* WHAT YOU NEED TO DO *
Copy out the text of every row with "Wildberries" replaced by "Lamoda", changing nothing else. Leave the pictures out.

[Opening MATERIAL TO PROCESS section]

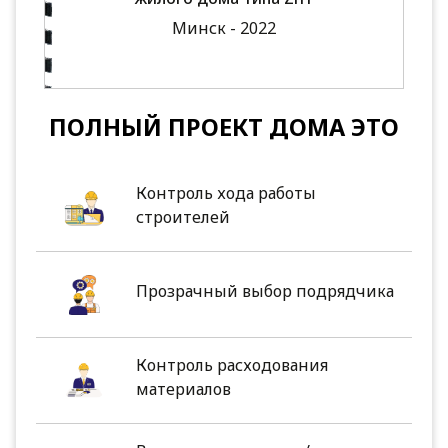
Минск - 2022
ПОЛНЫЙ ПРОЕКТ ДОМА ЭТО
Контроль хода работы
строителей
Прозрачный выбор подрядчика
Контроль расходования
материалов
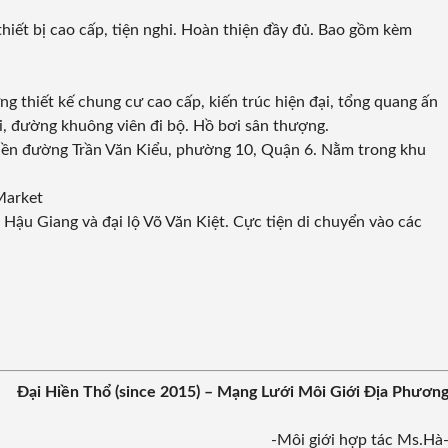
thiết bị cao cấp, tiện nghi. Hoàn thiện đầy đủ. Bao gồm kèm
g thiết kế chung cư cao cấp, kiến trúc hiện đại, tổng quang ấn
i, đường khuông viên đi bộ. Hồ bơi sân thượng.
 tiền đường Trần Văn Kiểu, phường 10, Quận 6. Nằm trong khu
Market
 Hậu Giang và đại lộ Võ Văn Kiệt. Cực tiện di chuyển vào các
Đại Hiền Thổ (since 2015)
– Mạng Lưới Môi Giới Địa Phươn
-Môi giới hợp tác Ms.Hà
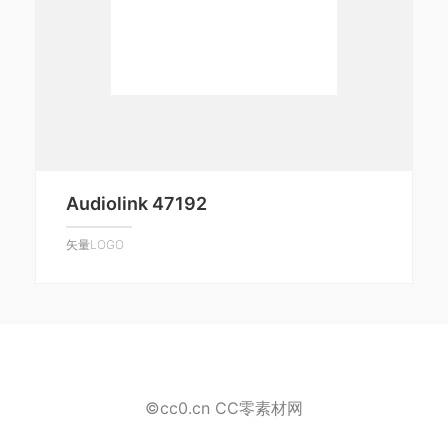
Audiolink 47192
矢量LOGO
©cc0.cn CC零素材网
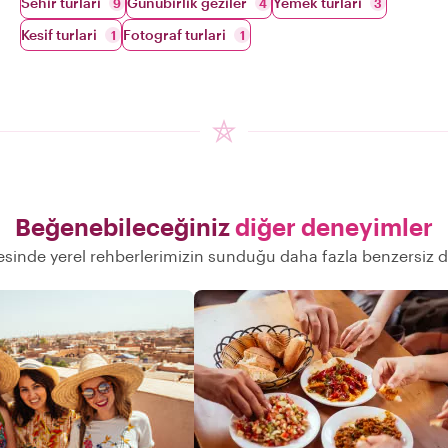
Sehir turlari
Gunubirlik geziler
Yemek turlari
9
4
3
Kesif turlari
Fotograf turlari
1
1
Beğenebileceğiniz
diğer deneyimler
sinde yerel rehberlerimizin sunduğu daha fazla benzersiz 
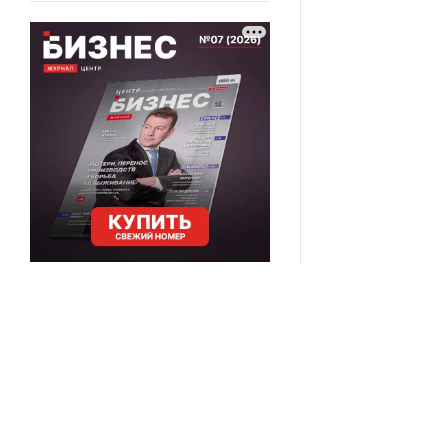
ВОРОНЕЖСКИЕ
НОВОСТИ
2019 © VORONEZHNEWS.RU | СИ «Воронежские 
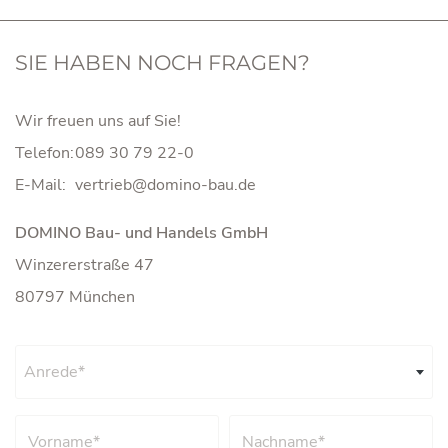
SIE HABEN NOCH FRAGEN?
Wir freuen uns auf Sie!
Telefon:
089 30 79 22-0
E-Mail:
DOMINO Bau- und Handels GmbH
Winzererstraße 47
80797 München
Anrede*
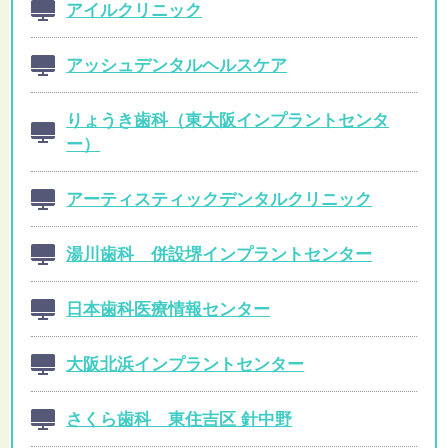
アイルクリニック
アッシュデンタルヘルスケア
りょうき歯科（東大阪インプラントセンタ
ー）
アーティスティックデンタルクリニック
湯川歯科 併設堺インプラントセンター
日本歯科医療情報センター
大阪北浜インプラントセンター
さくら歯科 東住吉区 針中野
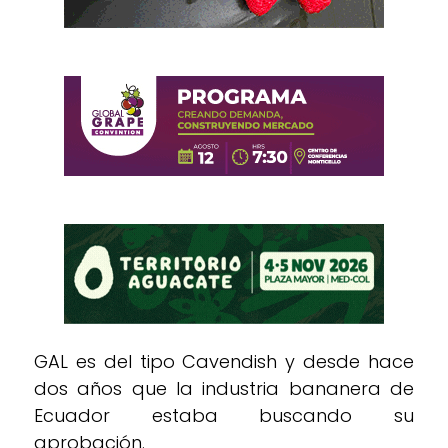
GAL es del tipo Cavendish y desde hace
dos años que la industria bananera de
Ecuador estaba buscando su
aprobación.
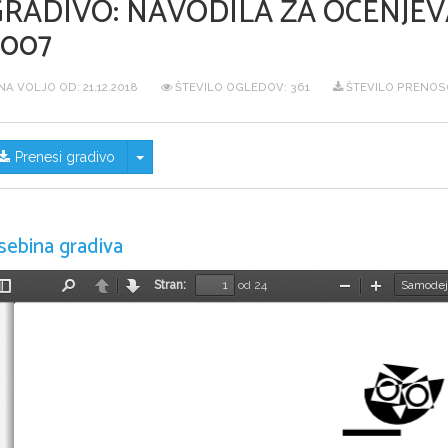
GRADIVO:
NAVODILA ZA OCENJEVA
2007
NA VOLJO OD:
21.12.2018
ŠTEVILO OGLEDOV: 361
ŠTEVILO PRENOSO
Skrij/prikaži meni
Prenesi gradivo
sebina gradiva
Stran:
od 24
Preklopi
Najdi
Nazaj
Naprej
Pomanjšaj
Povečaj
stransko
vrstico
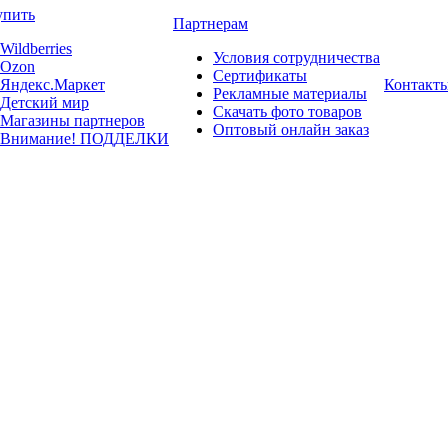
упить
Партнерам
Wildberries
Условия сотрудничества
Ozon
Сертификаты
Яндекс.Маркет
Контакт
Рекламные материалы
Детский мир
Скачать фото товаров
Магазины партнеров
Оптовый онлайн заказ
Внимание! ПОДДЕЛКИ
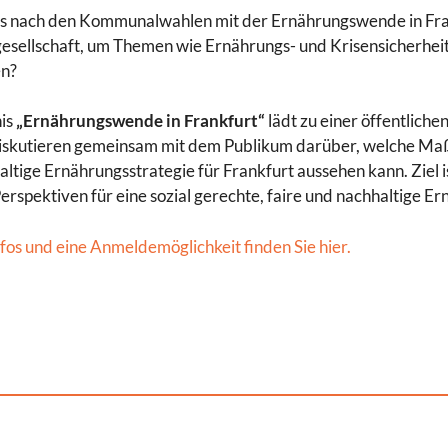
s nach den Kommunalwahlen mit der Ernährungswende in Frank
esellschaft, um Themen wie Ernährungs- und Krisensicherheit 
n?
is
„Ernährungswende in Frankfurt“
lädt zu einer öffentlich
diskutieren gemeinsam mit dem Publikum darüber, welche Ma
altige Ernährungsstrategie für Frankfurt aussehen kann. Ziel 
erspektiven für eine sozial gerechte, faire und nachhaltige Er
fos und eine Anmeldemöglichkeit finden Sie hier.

[Closing MATERIAL TO PROCESS section]

* RESULT OF THE TASK *
Минск - 2022
ПОЛНЫЙ ПРОЕКТ ДОМА ЭТО
Контроль хода работы
строителей
Прозрачный выбор подрядчика
Контроль расходования
материалов
thiết bị cao cấp, tiện nghi. Hoàn thiện đầy đủ. Bao gồm kèm
g thiết kế chung cư cao cấp, kiến trúc hiện đại, tổng quang ấn
i, đường khuông viên đi bộ. Hồ bơi sân thượng.
 tiền đường Trần Văn Kiểu, phường 10, Quận 6. Nằm trong khu
Market
 Hậu Giang và đại lộ Võ Văn Kiệt. Cực tiện di chuyển vào các
Đại Hiền Thổ (since 2015)
– Mạng Lưới Môi Giới Địa Phươn
-Môi giới hợp tác Ms.Hà
Audiolink 47192
矢量LOGO
©cc0.cn CC零素材网
Sehir turlari
Gunubirlik geziler
Yemek turlari
9
4
3
Kesif turlari
Fotograf turlari
1
1
Beğenebileceğiniz
diğer deneyimler
sinde yerel rehberlerimizin sunduğu daha fazla benzersiz 
ВОРОНЕЖСКИЕ
НОВОСТИ
2019 © VORONEZHNEWS.RU | СИ «Воронежские 
SIE HABEN NOCH FRAGEN?
Wir freuen uns auf Sie!
Telefon:
089 30 79 22-0
E-Mail:
DOMINO Bau- und Handels GmbH
Winzererstraße 47
80797 München
Anrede*
アイルクリニック
アッシュデンタルヘルスケア
りょうき歯科（東大阪インプラントセンタ
ー）
アーティスティックデンタルクリニック
湯川歯科 併設堺インプラントセンター
日本歯科医療情報センター
大阪北浜インプラントセンター
さくら歯科 東住吉区 針中野
GAL es del tipo Cavendish y desde hace
dos años que la industria bananera de
Ecuador estaba buscando su
aprobación.
GRADIVO:
NAVODILA ZA OCENJEVA
2007
NA VOLJO OD:
21.12.2018
ŠTEVILO OGLEDOV: 361
ŠTEVILO PRENOSO
Skrij/prikaži meni
Prenesi gradivo
sebina gradiva
Stran:
od 24
Preklopi
Najdi
Nazaj
Naprej
Pomanjšaj
Povečaj
stransko
vrstico
упить
Партнерам
Lamoda
Условия сотрудничества
Ozon
Сертификаты
Яндекс.Маркет
Контакт
Рекламные материалы
Детский мир
Скачать фото товаров
Магазины партнеров
Оптовый онлайн заказ
Внимание! ПОДДЕЛКИ
s nach den Kommunalwahlen mit der Ernährungswende in Frank
esellschaft, um Themen wie Ernährungs- und Krisensicherheit 
n?
is
„Ernährungswende in Frankfurt“
lädt zu einer öffentlich
diskutieren gemeinsam mit dem Publikum darüber, welche Ma
altige Ernährungsstrategie für Frankfurt aussehen kann. Ziel 
erspektiven für eine sozial gerechte, faire und nachhaltige Er
fos und eine Anmeldemöglichkeit finden Sie hier.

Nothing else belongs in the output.